7. When you hear the toilet flush and the words
"Uh-oh," it's already too late.

8. Brake fluid mixed with Clorox
makes smoke, and lots of it.

9. A six-year-old can start a fire with a flint rock,
even though a 36-year-old man says
they can only do it in the movies.
A magnifying glass can start a fire
even on an overcast day.

10. Certain LEGOs will pass through the digestive
tract of a four-year-old.

11. Play Dough and Microwaves should never
be used in the same sentence.

12. Super glue is forever.

13. No matter how much Jell-O you put in a
swimming pool you still can't walk on water.

14. Pool filters do not like Jell-O.

15. VCR's do not eject PB&J sandwiches
even though TV commercials show they do.

16. Garbage bags do not make good parachutes.

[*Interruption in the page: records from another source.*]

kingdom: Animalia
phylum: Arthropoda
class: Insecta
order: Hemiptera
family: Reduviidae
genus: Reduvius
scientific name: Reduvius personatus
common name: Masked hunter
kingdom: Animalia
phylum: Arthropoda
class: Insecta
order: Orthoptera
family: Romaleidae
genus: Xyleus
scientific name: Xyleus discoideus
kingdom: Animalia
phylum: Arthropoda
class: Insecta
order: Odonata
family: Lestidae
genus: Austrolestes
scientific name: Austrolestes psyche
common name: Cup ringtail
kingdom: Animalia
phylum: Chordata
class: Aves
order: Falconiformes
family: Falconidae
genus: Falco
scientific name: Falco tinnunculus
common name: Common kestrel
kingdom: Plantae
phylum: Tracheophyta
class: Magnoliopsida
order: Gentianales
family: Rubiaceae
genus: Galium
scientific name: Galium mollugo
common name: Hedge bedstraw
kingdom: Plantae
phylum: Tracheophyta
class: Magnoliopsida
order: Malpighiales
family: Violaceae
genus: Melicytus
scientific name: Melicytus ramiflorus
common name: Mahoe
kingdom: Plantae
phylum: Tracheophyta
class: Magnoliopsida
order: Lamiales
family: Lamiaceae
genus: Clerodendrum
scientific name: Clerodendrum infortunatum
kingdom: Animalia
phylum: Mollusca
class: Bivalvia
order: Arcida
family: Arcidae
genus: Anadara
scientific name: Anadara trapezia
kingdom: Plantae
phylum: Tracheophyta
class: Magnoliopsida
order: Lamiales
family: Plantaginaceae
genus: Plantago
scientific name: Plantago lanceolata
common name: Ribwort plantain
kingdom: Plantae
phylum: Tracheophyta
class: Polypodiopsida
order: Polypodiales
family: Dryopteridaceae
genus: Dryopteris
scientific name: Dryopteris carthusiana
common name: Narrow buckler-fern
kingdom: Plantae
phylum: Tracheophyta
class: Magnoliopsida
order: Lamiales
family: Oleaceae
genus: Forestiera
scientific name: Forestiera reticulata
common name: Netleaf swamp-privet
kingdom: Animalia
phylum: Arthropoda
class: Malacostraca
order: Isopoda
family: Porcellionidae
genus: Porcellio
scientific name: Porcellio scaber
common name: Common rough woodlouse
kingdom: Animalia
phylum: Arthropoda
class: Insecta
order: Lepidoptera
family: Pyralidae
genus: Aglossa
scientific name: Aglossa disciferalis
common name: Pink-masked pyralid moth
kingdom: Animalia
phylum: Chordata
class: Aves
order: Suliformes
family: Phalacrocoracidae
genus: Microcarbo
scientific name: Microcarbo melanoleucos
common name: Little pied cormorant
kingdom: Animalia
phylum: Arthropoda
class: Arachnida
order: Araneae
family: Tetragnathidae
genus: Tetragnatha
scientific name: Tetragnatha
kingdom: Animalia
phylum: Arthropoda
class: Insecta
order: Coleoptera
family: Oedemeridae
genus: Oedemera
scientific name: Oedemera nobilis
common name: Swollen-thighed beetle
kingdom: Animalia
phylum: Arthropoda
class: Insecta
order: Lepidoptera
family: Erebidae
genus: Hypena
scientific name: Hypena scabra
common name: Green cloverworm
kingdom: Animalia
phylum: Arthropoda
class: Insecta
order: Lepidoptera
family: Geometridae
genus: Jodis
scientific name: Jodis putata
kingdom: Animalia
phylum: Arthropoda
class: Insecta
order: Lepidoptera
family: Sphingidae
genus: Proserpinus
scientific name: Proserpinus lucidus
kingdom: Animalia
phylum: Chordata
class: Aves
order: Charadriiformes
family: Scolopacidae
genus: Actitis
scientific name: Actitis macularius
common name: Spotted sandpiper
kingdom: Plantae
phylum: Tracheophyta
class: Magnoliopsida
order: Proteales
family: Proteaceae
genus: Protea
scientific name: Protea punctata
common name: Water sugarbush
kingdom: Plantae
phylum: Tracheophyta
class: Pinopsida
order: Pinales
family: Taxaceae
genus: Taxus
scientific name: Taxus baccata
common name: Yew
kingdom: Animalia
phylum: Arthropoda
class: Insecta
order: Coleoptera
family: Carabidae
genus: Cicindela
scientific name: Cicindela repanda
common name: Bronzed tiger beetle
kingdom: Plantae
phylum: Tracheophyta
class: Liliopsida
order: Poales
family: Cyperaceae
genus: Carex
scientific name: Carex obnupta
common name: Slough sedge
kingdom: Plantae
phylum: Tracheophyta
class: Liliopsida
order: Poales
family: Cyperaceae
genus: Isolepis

17. Marbles in gas tanks make lots
of noise when driving.

18. You probably do not want to know
what that odor is.

19. Always look in the oven before you turn it on.
Plastic toys do not like ovens.

20. The fire department in Austin
has a 5 minute response time.

21. The spin cycle on the washing machine does
not make earthworms dizzy. It will, however,
make a cat dizzy and cats throw up twice
their body weight when dizzy.





This is one of my own experiences
with the things a child will try!


THE BOY WHO LAID A GOLDEN EGG????


My grandson is ADHD and has an very strong
fondness for animals, all animals!

Being hyperactive, you have to understand
that this child never sits still. His
mother had taken him to the park for the afternoon
and when they returned, he made a bee-line
for his room. I, naturally, thought
he had gotten into trouble but his mother
said everything was fine and they had
had a great time. When two hours
had passed without hearing so much as a sigh
coming from his room, I decided it was time to
check up on him.

When I entered his room, he had fashioned a
large pile of bedding, clothing and anything
else that was soft and he was curled
up in the middle of the pile watching television.
This in itself was not unusual. What struck
me as strange was that he wasn't moving anything
except his eyes and they were not meeting mine!

"You look like you are nesting.
Did you lay an egg?" I teased.
"No, Grandma, I didn't lay an egg."
he replied seriously.
"Then why aren't you moving? Are you hurt?"
"No, I just don't want to break it."
"Break what?"
"The egg!"
"Did you take an egg out of the refrigerator?"
"NO!"
I lifted the blanket covering him.
"What egg?"
"The goose egg!"
"What goose egg? Where is it? Show me!"
In answer to my demand, he reached into his
undershorts and pulled out the biggest goose egg
I have ever seen!
"It was all alone in the nest, Grandma."
"But why in your shorts?"
"Well, Grandma, I'm too heavy to sit on it
and I had to keep it warm!"
All I could think of while I tried to
keep a straight face, was how surprised he
would have been if it had hatched and tried
to make the contents of those warm shorts
its first meal!

The goose egg was immediately returned to its nest.